| | What if... what if... L. Neil Smith's science fiction includes an alternate timeline in which the American Revolution was completely successful. What would that have led to? How would a truly capitalist society have grown through the 19th century, all other things being equal?
Would the USA have beaten up Spain for her colonies and annexed Hawaii? Would the USA have entered World War I?
Just consider that even if our actual Progressives of 1914 had decided to stay out of that war. Fascism developed in France and Italy, even though they "won" that war. If they had lost and Germany won, easily, we could be sitting here claiming that scientific advances of the Curies and French industrial power would have made France invincible had the USA not accepted her Jewish refugee scientists.
Consider World War One. All of the secret treaties meant that no one knew in advance who would ally with whom. England-Germany-Russia as family ties, against France, Italy, and Austria.
Bismark forced Austria out of the German Confederation, remember. While Austria and Italy had border disputes, they were perhaps not crucial if a wider interest, say in the Balkans were common to keeping Russian pan-Slavism at bay. While Austria was politically backward, Italy and France were constitutional republics with a nominally free press and nominally free elections. They had a lot in common and that is as it finally turned out.
So, what would a truly capitalist nation do? I do not see a capitalist USA involved in World War One.
Given that, then the next question is regardless of the name of the bad guy, what would a capitalist USA have done about World War Two?
The truly capitalist USA would not have experienced a Great Depression, of course.
The truly capitalist USA would not have had colonies in the Philippines and Hawaii for Japan to attack.
The truly limited government of the the truly capitalist USA would not be playing chess in Asia, putting China here when Japan moves there and then playing a gambit.
When Japan moved on the English and Dutch colonies, the natives did not care much. They learned to care, but they did not exactly yearn for their old colonial administrators. They wanted independence from Japan as from Europe.
But what would truly capitalist England and truly capital Holland have looked like without political empires? Remember that imperialism is a financial loss. Power is not just "less efficient" than market. Political power drains market resources.
All in all, it is obvious to me that any truly capitalist nation would be largely immune to any attack, having not provided any pretext for hostility.
Granted the existence of a "mad man" in what would have to be a "mad nation" - which most of Europe was one way or aniother. Look at Switzerland.

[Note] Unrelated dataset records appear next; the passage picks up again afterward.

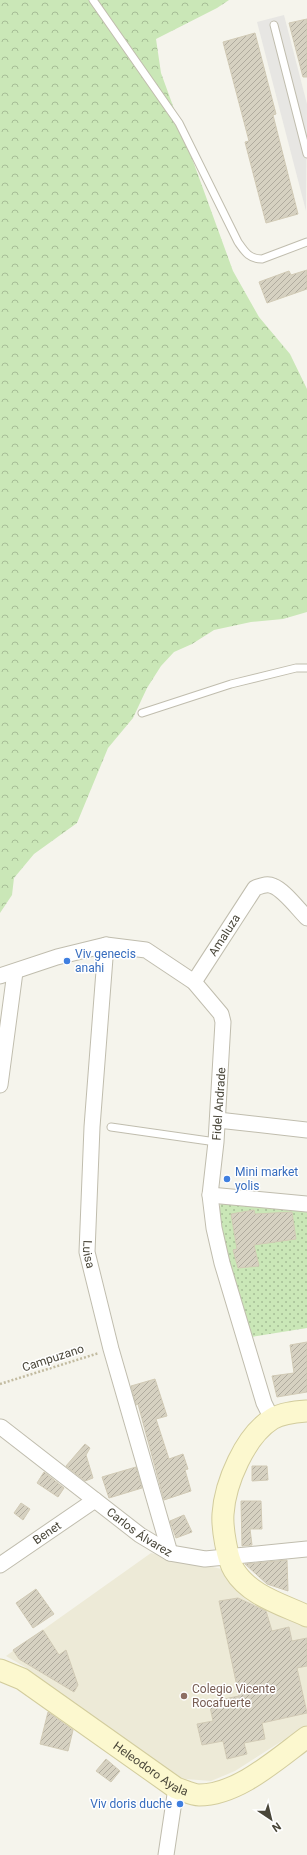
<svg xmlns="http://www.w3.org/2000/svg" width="307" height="1855" font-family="Roboto,sans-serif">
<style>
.education{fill:#edead7}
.forest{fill:url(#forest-crowns)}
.park{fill:url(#park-dots)}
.parking{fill:#e7e6e3}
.building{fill:url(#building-hatch);stroke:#d1cab5}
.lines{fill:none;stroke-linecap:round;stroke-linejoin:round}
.lane-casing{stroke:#c0bdae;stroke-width:9}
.street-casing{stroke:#c0bdae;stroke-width:17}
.secondary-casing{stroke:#d2cc9d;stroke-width:23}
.path{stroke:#c2bba0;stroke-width:2.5;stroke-dasharray:2 2;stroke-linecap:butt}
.lane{stroke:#fff;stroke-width:7}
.street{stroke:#fff;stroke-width:15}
.secondary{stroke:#fcf8cf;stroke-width:21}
.shop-dot{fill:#3f7fe0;stroke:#fff;stroke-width:1.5}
.education-dot{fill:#8d6e63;stroke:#fff;stroke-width:1.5}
.labels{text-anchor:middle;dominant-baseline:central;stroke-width:3;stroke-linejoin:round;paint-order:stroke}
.street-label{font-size:12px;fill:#494639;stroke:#fff}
.shop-label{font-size:12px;fill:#366cbe;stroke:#fff;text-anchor:start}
.education-label{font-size:12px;fill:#785e54;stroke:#fff;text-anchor:start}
</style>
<defs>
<pattern id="forest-crowns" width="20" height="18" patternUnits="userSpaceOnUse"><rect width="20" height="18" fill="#cae7b7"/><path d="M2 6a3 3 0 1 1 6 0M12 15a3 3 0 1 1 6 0" fill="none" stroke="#a6bd96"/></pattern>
<pattern id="park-dots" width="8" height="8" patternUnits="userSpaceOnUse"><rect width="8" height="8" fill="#cae7b7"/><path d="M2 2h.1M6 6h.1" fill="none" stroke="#a6bd96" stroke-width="1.8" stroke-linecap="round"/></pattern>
<pattern id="building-hatch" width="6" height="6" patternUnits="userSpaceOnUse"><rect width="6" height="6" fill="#d6d1c1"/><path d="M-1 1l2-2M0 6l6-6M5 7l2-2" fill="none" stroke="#b0ab9e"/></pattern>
</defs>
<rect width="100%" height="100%" fill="#f5f4ec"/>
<path class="education" d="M151 1553 226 1570 307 1624V1725L235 1771 211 1781 160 1777 25 1667 6 1656Z"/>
<path class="forest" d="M0 0H229L217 8 156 39 161 73 233 271 259 317 290 354 307 389V612L283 619 251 622 214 630 192 644 174 652 161 666 147 688 133 718 108 748 77 823 34 854 14 878 12 895 0 913Z"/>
<path class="park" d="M221 1200 307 1208V1328L251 1337 218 1224Z"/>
<path class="parking" d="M284 15 307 104 306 211 257 22Z"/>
<path class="building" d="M307 19V77H303L289 23Z
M255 33 276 114 273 115 298 214 266 223 245 142 249 141 223 42Z
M307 270V289L267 303 259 282 289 271 291 275Z
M254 1210 255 1214 292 1212 296 1239 254 1245 259 1266 238 1268 233 1250 237 1249 231 1214Z
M307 1342V1392L277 1397 272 1376 294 1373 290 1345Z
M155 1379 167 1416 156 1419 169 1459 183 1454 188 1469 185 1470 191 1491 164 1500 138 1404 136 1405 131 1386Z
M85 1444 90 1448 86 1455 93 1478 85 1481 66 1466Z
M252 1466H267L268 1480 252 1481Z
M136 1467 142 1488 109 1498 102 1477Z
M44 1472 64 1488 58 1497 37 1483Z
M241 1501H261L262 1529H250L252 1545 242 1546Z
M21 1503 30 1509 23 1520 14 1513Z
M184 1515 192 1532 176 1538 170 1521Z
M287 1560 288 1591 267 1584 245 1564Z
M36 1589 54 1614 33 1628 16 1603Z
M238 1598 266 1611 272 1631 289 1627 292 1641 307 1638V1666L297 1668 307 1713 262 1723 265 1739 244 1743 247 1754 227 1759 223 1741 202 1745 197 1724 213 1721 209 1702 239 1696 219 1601Z
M43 1630 59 1655 66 1650 78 1685 74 1692 19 1659 13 1650Z
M48 1712 73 1730 68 1751 40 1744Z
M106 1759 120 1771 111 1782 96 1771Z"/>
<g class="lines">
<g class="lane-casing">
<path id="lane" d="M93 0 179 123 238 242C245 252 249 259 262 259L307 242
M274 25 307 154
M142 713 231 684 296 668H307
M111 1127 216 1142"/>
</g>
<g class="street-casing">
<g id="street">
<path id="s1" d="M106 945 92 1127 87 1252 111 1349 170 1553"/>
<path d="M0 976 57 957 106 945 146 950 194 982 221 1014 223 1022 216 1142 210 1195 214 1228 222 1263 264 1403 272 1419"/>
<path id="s2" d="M194 982 255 888C261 886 267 883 273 886 284 890 298 909 307 918"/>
<path d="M0 1085 15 972"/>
<path d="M218 1120 307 1130"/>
<path d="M210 1195 307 1204"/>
<path id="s3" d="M1 1427 140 1535 170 1553 205 1559 307 1549"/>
<path id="s4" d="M0 1565 95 1500"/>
<path d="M166 1855 176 1788"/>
</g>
</g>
<g class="secondary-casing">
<g id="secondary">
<path d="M307 1411C295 1412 282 1413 272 1419 245 1436 225 1483 223 1514 222 1527 227 1559 234 1570 249 1595 281 1604 307 1616"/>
<path id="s5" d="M0 1670 22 1679 176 1788C183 1790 192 1795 199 1795 238 1795 277 1759 307 1737"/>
</g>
</g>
<path class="path" d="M0 1384 99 1353"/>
<use href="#lane" class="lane"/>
<use href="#street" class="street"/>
<use href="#secondary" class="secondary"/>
</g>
<g class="shop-dot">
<circle cx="67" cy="961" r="4"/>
<circle cx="227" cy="1179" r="4"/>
<circle cx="180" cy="1804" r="4"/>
</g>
<circle class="education-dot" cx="184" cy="1696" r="4"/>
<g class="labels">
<g class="street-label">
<text stroke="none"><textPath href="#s2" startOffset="56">Amaluza</textPath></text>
<text transform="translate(219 1104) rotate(-86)">Fidel Andrade</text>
<text stroke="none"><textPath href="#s1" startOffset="310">Luisa</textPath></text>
<text transform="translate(53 1358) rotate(-18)">Campuzano</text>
<text stroke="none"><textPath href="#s3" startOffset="174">Carlos Álvarez</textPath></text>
<text stroke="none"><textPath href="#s4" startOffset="57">Benet</textPath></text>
<text stroke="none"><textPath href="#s5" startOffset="181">Heleodoro Ayala</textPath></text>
</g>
<g class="shop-label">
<text x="75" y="954">Viv genecis<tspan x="75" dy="14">anahi</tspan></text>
<text x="235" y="1172">Mini market<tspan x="235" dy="14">yolis</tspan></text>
<text x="172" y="1804" text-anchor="end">Viv doris duche</text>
</g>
<g class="education-label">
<text x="192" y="1689">Colegio Vicente<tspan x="192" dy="14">Rocafuerte</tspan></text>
</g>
</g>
<g transform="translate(271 1819) rotate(145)" stroke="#ffffff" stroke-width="3" paint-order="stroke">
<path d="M0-3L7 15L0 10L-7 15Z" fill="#494639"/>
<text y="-6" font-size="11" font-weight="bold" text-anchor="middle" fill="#494639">N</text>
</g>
</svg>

"Everywhere, where the order is to hold, it is the duty of conscience of each fighter, even if he depends on himself alone, to fight at his assigned position. The riflemen, if overtaken or surrounded, fight in their position until no more ammunition exists. The cold steel is next.... The machine-gunners, the cannoneers of heavy weapons, the artillerymen, if in the bunker or on the field, do not abandon or destroy their weapons, or allow the enemy to seize them. Then the crews fight further like riflemen. As long as a man has another cartridge or hand weapon to use, he does not yield. " -- General Henri Guisan (1874-1960), order to Swiss troops, 1940 http://www.swissworld.org
The Swiss government had a decentralised structure, so even the Federal President was a relatively powerless official with no authority to surrender the country. Indeed, Swiss citizens had been instructed to regard any surrender broadcast as enemy lies and resist to the end. ... The main strategy, however, was deterrence rather than fighting. Even though tiny Switzerland had an army of only 430,000 men, Germany never risked invasion. http://en.wikipedia.org/wiki/Henri_Guisan
I cannot remember if this was an actual story or something I dreamed up but image a German invasion of the USA. We already had guys with machine guns riding around in cars. How about the scene from Casablanca?
Can you imagine the Germans in London? When you get there, ask me. Can you imagine the Germans in your own New York? There's neighborhoods there even I would not go into.
The war turned out the way it did because the nominally free USA and UK defeated the very unfree Germans and Japanese. Meanwhile, the USSR took the brunt of the German war effort, again, two socialist countries engaged in mutual slaughter.
Japan is an island nation. After Midway, its fate was sealed. The USA could have bottled them up, and never risked an invasion.